|Baylor staff at the annual team building retreat at Shafiq Beach in Mwanza, Tanzania|
|Teens listen to a staff member teach about the importance of good adherence to their meds|
Aside from helping organize Teen Club each month, I've also been working with smaller groups of our teens who have expressed interest in "extra curricular" activities. Soon after I started, we met with an organization called Mwanza Youth and Children's network. We developed a partnership and recruited some teens from Teen Club who were interested in media to start a Media Group. MYCN began training this group of 18 teens in everything from the basics of media and why it's important to using tape recorders and practicing interviewing skills. After a few trainings, a few teens were ready and went to try out to have a part on MYCN's radio spot. They made the cut and before we knew it we were live on local radio!

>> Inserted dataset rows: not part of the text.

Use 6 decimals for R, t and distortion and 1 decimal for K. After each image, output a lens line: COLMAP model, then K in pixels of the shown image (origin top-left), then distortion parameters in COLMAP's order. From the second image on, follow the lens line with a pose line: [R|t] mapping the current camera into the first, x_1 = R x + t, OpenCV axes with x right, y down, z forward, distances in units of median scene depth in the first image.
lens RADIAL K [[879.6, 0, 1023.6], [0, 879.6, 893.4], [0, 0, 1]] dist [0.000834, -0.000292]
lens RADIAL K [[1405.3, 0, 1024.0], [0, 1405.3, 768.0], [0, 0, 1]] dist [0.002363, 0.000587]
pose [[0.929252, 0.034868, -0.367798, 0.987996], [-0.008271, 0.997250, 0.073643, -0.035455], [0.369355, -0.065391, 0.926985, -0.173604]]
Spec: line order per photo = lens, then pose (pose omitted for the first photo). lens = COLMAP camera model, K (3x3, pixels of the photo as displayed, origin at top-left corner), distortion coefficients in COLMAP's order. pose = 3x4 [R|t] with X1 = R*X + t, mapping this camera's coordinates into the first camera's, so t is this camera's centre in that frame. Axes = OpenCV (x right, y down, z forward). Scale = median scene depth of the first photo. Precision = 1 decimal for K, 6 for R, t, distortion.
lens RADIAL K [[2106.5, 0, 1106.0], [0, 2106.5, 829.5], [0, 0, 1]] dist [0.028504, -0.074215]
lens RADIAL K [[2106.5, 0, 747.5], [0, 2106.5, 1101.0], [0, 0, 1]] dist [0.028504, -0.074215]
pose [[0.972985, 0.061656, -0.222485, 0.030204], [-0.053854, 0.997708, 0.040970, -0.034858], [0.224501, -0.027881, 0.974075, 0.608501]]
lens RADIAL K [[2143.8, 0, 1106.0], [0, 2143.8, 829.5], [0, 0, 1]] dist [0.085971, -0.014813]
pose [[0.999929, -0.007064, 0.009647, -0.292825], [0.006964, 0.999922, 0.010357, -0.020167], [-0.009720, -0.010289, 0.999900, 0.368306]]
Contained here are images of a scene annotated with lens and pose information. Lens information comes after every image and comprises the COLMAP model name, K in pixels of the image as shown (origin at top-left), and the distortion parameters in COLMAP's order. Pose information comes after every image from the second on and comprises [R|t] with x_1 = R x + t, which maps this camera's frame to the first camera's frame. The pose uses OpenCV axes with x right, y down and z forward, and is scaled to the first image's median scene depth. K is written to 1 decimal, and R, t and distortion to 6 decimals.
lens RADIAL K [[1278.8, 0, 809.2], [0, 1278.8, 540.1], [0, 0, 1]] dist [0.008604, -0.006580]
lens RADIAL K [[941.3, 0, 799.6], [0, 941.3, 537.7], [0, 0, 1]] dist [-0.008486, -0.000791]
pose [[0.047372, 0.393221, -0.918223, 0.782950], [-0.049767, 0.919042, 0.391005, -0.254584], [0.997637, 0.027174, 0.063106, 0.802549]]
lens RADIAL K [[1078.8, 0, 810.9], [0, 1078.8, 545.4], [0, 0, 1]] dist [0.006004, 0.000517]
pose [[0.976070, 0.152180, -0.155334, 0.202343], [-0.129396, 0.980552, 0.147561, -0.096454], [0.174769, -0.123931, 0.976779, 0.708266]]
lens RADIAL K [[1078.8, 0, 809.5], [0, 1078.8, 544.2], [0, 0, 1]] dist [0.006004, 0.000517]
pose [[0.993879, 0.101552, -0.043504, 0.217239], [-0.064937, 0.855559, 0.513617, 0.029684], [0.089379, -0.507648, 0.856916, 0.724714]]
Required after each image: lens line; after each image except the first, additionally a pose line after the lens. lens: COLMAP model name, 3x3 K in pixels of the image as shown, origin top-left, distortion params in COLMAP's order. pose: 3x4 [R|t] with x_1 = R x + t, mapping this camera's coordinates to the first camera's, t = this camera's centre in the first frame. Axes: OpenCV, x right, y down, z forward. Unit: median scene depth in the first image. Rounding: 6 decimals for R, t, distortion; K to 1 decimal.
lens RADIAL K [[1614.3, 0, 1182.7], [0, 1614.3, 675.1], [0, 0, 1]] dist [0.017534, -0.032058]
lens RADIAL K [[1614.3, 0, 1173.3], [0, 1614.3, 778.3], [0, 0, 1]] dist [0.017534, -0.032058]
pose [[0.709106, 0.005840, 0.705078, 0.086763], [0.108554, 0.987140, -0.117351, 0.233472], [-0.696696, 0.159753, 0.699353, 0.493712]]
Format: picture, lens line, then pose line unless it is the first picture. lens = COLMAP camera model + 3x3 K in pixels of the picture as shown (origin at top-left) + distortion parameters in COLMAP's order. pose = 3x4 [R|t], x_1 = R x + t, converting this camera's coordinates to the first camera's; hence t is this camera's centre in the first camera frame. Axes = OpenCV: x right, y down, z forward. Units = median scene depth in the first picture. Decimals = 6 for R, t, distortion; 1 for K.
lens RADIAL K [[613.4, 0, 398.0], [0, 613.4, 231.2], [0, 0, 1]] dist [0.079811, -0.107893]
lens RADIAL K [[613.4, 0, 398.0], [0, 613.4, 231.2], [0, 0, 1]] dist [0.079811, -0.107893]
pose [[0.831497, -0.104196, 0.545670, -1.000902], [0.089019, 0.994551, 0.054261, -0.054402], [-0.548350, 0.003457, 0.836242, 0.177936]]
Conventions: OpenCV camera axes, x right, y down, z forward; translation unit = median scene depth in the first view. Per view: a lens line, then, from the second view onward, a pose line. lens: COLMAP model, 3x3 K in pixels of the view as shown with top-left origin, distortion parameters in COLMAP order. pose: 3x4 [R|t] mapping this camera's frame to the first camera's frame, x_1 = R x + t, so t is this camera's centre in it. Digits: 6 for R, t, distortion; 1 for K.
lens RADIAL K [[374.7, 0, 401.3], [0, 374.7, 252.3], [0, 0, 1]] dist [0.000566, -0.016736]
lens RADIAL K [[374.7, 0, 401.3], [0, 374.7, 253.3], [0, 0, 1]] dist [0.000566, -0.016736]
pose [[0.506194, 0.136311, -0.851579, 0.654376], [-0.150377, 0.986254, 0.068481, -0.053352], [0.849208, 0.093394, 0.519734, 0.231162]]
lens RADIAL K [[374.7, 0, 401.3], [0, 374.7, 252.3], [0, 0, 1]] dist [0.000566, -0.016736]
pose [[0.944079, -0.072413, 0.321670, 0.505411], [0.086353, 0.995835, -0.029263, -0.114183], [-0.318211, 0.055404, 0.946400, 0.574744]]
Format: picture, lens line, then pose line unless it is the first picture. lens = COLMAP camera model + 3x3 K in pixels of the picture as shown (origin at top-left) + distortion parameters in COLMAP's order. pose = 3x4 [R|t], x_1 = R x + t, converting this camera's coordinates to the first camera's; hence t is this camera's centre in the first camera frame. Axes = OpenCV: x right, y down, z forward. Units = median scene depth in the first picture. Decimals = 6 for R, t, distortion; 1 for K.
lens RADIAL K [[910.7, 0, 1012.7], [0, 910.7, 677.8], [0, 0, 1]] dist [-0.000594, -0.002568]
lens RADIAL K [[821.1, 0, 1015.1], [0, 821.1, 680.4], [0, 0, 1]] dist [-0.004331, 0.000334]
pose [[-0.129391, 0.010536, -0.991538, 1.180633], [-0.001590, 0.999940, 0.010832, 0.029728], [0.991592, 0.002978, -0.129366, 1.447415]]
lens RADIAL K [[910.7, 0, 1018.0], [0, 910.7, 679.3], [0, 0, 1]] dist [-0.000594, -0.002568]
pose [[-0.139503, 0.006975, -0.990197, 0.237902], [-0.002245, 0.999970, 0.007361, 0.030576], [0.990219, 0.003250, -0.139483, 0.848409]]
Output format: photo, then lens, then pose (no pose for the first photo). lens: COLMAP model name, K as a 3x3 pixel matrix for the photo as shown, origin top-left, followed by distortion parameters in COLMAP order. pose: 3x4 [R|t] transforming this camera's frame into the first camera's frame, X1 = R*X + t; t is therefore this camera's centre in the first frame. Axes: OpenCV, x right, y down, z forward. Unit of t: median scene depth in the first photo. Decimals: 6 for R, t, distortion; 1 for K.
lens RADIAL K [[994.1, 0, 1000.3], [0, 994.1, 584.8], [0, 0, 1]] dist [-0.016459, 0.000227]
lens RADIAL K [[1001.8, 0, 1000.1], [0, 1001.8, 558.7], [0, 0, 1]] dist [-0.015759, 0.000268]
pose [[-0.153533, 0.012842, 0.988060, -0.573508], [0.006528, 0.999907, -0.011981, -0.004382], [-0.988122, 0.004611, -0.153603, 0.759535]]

Another group I've been working closely with is called Stitch x Stitch. Earlier this year this group was formed by girls from Teen Club who were interested in sewing and starting an income generating project. Baylor hired them a mentor to teach them sewing basics, and Baylor staff has been working with them to develop business skills and financial literacy. The program made a lot of progress recently thanks to Candace and her marketing background by helping the girls develop a marketing plan and get organized. They have new orders almost weekly, with most of their products being purchased by Texas Children's Hospital.
Well enough about work. Mwanza really is a whole different world from the life I've been living in Tanzania so far. From early morning rooster wake up calls and days of fetching my water on my bike in Sepuka to Monday happy hour at our neighborhood bar (yes I realize this is the second time I've mentioned happy hour in this blog) and going dancing on the weekends (sometime during the week too...), my days and weekends are spent much differently than before. I have good friends and two great roommates who are actual people instead of my previous company of termites and scorpions and I'm so lucky to have them (the people ones). It's not better or worse than the way I was living before in a small village in the middle of nowhere, it's just different. I still have bad days in Tanzania where I just wish I could be home sitting at my parent's kitchen table eating mango salsa and grapes, but I love my job, and this is exactly where I'm supposed to be.